SOURCE DOCUMENT =
::::::

February 7, 2017
Students in Dr. Cheryl Bodnar’s freshman engineering clinic at Rowan University are spending some time playing cards and making like Alex Trebek with “Jeopardy” rounds this semester.
What might seem like fun and games to the casual observer are actual creative ways to inspire learning.
The cards? They help the class conquer statistical principles.
Jeopardy? That helps them review course concepts before exams, among other things.
Bodnar’s classes incorporate hands-on activities and games to promote student engagement and immersion.
Viewing problems differently
“The ultimate goal behind a game-based learning curriculum is creativity, to get students to view problems in a different light,” states Bodnar, as assistant professor in the Experiential Engineering Education (ExEEd) Department in the Henry M. Rowan College of Engineering.”
A recent class for sophomores required groups to travel from one side of the classroom to another without touching the “lava” (the floor), using only one sheet of construction paper. Immediately, groups formed around the room and students discussed the best approach. Each group started out with a unique plan: some split the paper to give everyone a piece, while others tried traveling across two at a time. The groups communicated with each other and observed their classmates and together discovered what they felt was the most efficient way – one person shuffled across, crumbled the paper up and threw it back to the other side for the next team member.
Preparing for the unexpected
After reaching the other side, students high-fived, laughed and returned to their seats, as Bodnar pointed out the importance of learning from others and recognizing the plan in place at the beginning of a project is not necessarily the plan at the end. This activity taught the students to be prepared for the unexpected when approaching problem solving.
Another lesson asked students to decipher a secret message, written in coded symbols. Each student received a card revealing the meaning of one of the symbols. The challenge for the students was to describe to one another what each symbol represented, using only verbal communication.

::::::

RECORDS PROVIDED =

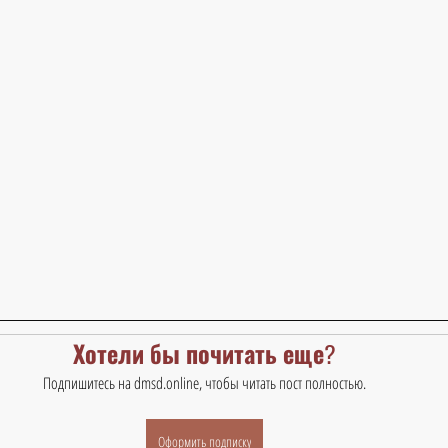
Хотели бы почитать еще?
Подпишитесь на dmsd.online, чтобы читать пост полностью.
Оформить подписку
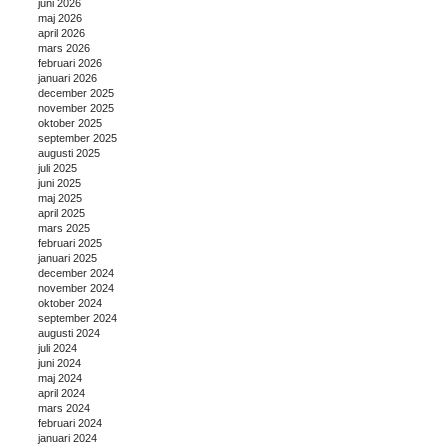
juni 2026
maj 2026
april 2026
mars 2026
februari 2026
januari 2026
december 2025
november 2025
oktober 2025
september 2025
augusti 2025
juli 2025
juni 2025
maj 2025
april 2025
mars 2025
februari 2025
januari 2025
december 2024
november 2024
oktober 2024
september 2024
augusti 2024
juli 2024
juni 2024
maj 2024
april 2024
mars 2024
februari 2024
januari 2024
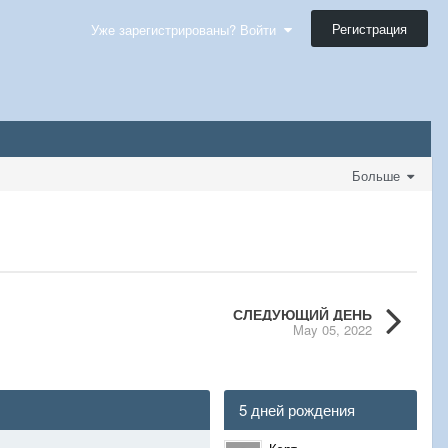
Регистрация
Уже зарегистрированы? Войти
Больше
СЛЕДУЮЩИЙ ДЕНЬ
May 05, 2022
5 дней рождения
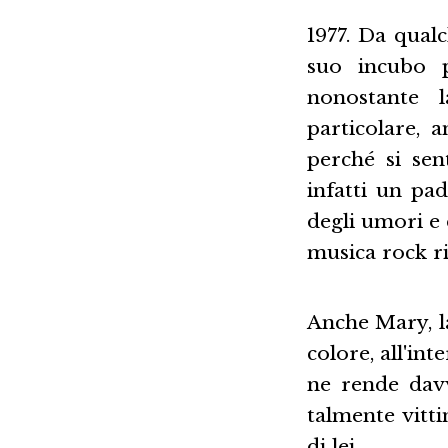
1977. Da qualc
suo incubo p
nonostante l
particolare,
perché si se
infatti un pa
degli umori e 
musica rock rie
Anche Mary, la
colore, all'in
ne rende davv
talmente vitt
di lei.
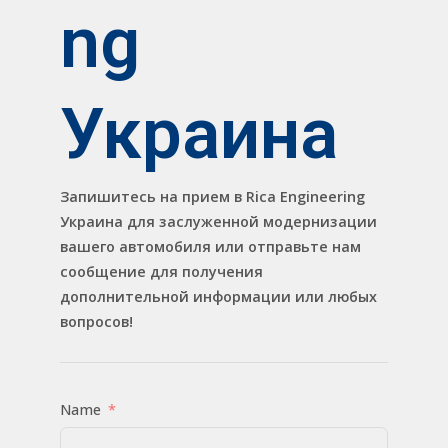
ng
Украина
Запишитесь на прием в Rica Engineering
Украина для заслуженной модернизации
вашего автомобиля или отправьте нам
сообщение для получения
дополнительной информации или любых
вопросов!
Name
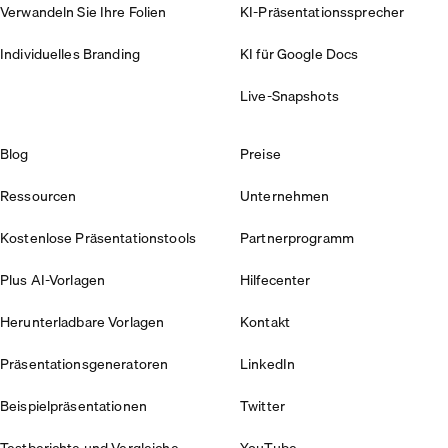
Verwandeln Sie Ihre Folien
KI-Präsentationssprecher
Individuelles Branding
KI für Google Docs
Live-Snapshots
Blog
Preise
Ressourcen
Unternehmen
Kostenlose Präsentationstools
Partnerprogramm
Plus AI-Vorlagen
Hilfecenter
Herunterladbare Vorlagen
Kontakt
Präsentationsgeneratoren
LinkedIn
Beispielpräsentationen
Twitter
Testberichte und Vergleiche
YouTube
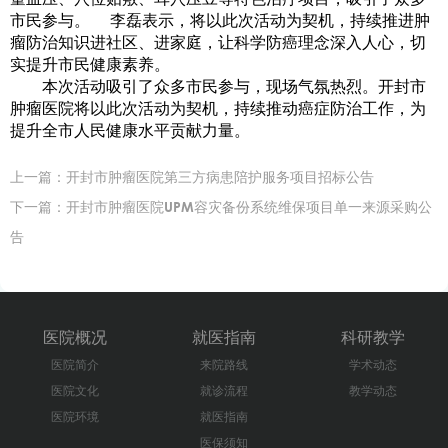
市民参与。 李磊表示，将以此次活动为契机，持续推进肿
瘤防治知识进社区、进家庭，让科学防癌理念深入人心，切
实提升市民健康素养。
本次活动吸引了众多市民参与，现场气氛热烈。开封市
肿瘤医院将以此次活动为契机，持续推动癌症防治工作，为
提升全市人民健康水平贡献力量。
上一篇：
开封市肿瘤医院第三方病患陪护服务项目招标公告
下一篇：
开封市肿瘤医院UPM容灾备份系统维保项目单一来源采购公
告
医院概况
就医指南
科研教学
医院简介
来院路线
学术动态
医院文化
就诊流程
教学动态
医院环境
就医指南
医保须知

::::::

PROBLEMS TO SOLVE =
1. In the article on game-based learning at Rowan University, translate this sentence into Spanish: "What might seem like fun and games to the casual observer are actual creative ways to inspire learning."
2. Continue the article on game-based learning at Rowan University from where it stops.

OUTPUTS IN ORDER =
1. Lo que para un observador casual podría parecer pura diversión y juegos son, en realidad, formas creativas de inspirar el aprendizaje.

2.
Friends turned to one another and described the symbols on their cards first, but quickly discovered they would need to travel outside the friend group – and their comfort zones – to discover the meaning behind each symbol. After some time, Bodnar asked if they’d like to give up with two codes remaining to which a resounding “NO!” echoed across the laboratory.
The lesson for the students here was terminology does not always have the same impact with everyone and the importance of knowing an audience when communicating. Bodnar’s lecture reminded her students that in their future careers they will be working with different types of people, from different generations and backgrounds. The goal is to find a way to communicate with everyone. She relates finding successful communication skills to explaining the difficult engineering concepts and terms to non-engineering relatives during the holidays.
While getting across a lava river or decoding a secret message may not seem like typical lessons for an engineering discipline, Bodnar says these games encourage student engagement and hold a lot of value.
“Game-based learning pushes students to think on a different level,” says Bodnar, and it can be applied to any discipline to help students learn teamwork, communication skills and to think and learn outside their comfort zones.